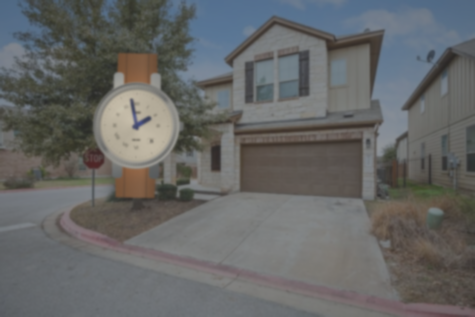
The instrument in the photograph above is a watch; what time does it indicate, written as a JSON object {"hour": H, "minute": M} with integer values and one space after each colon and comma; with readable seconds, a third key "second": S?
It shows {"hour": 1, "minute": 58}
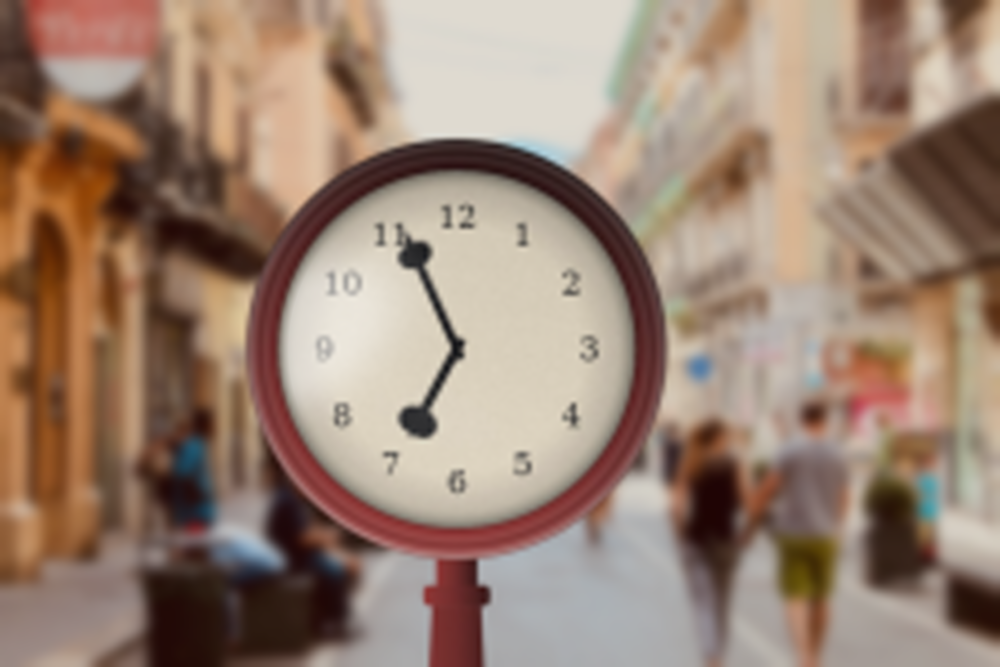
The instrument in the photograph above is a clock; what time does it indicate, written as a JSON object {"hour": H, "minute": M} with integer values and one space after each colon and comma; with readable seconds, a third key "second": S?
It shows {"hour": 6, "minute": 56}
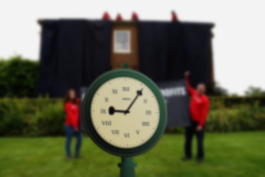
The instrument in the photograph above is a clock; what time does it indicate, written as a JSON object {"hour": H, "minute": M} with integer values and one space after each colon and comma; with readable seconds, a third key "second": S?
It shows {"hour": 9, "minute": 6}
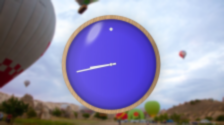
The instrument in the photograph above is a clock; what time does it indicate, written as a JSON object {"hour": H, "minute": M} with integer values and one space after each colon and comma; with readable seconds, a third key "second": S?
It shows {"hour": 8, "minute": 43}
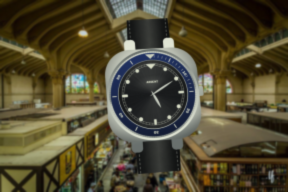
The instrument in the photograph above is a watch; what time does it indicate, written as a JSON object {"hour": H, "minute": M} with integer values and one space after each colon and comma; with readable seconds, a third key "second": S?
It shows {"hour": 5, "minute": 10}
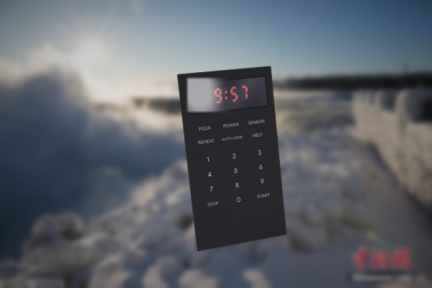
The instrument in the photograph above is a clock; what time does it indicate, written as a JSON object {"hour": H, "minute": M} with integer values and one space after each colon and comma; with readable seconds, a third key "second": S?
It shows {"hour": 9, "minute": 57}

○ ○ ○ ○ ○

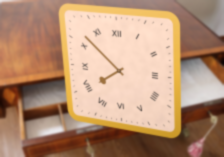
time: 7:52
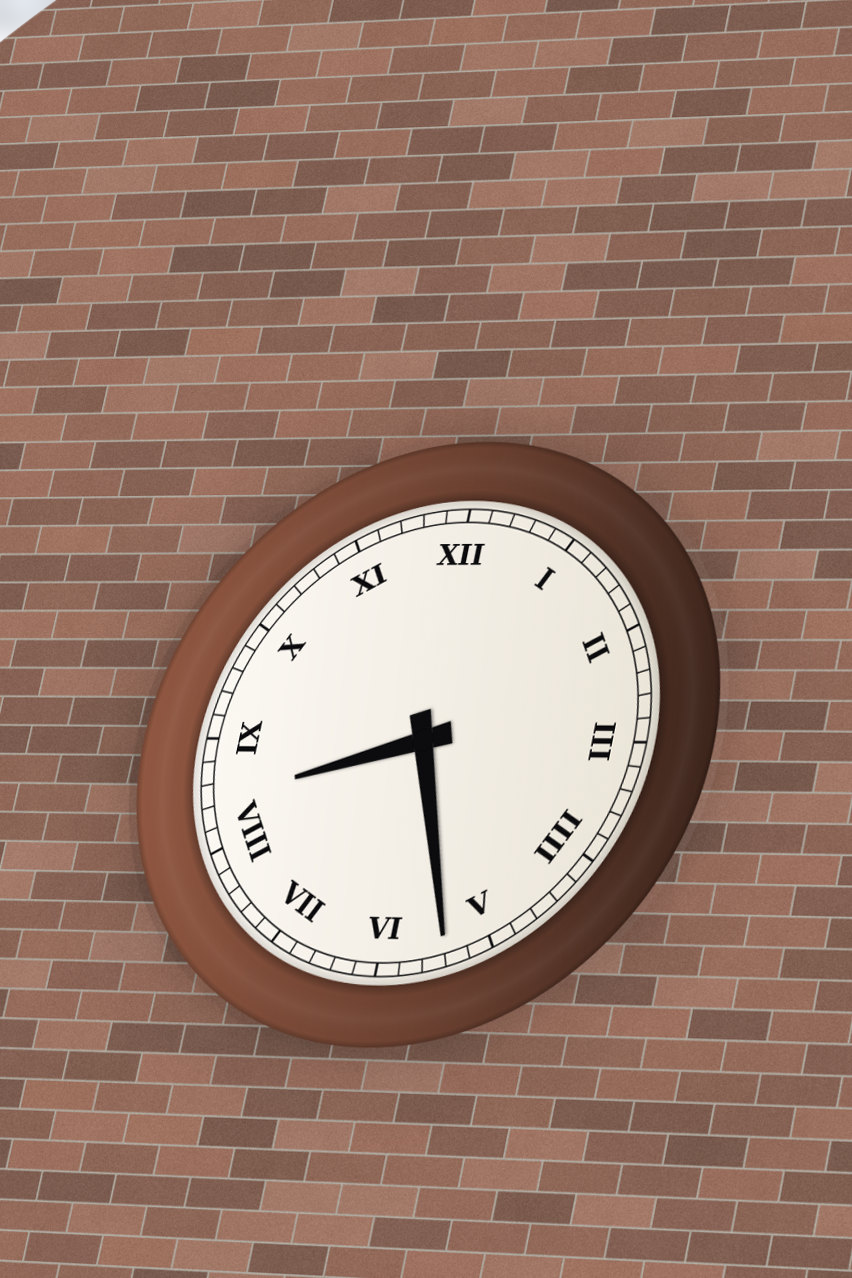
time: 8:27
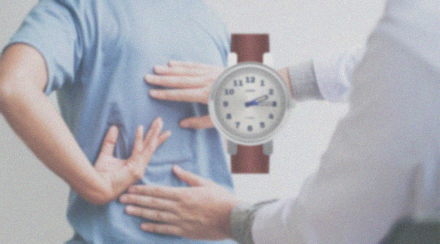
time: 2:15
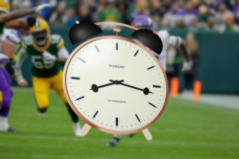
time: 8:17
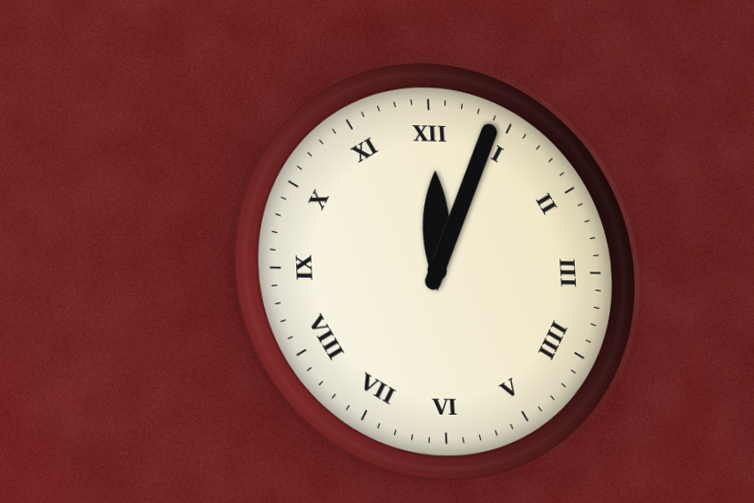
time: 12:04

○ ○ ○ ○ ○

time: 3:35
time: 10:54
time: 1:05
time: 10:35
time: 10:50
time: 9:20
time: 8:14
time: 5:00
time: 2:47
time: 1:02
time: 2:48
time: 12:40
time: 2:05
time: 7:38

○ ○ ○ ○ ○

WHAT YOU HAVE TO DO |
Extract every line of the data above that contains the string "shows", matching case exactly. Copy each such line in full.

RIGHT ANSWER |
It shows {"hour": 1, "minute": 58}
It shows {"hour": 6, "minute": 56}
It shows {"hour": 9, "minute": 6}
It shows {"hour": 8, "minute": 43}
It shows {"hour": 5, "minute": 10}
It shows {"hour": 9, "minute": 57}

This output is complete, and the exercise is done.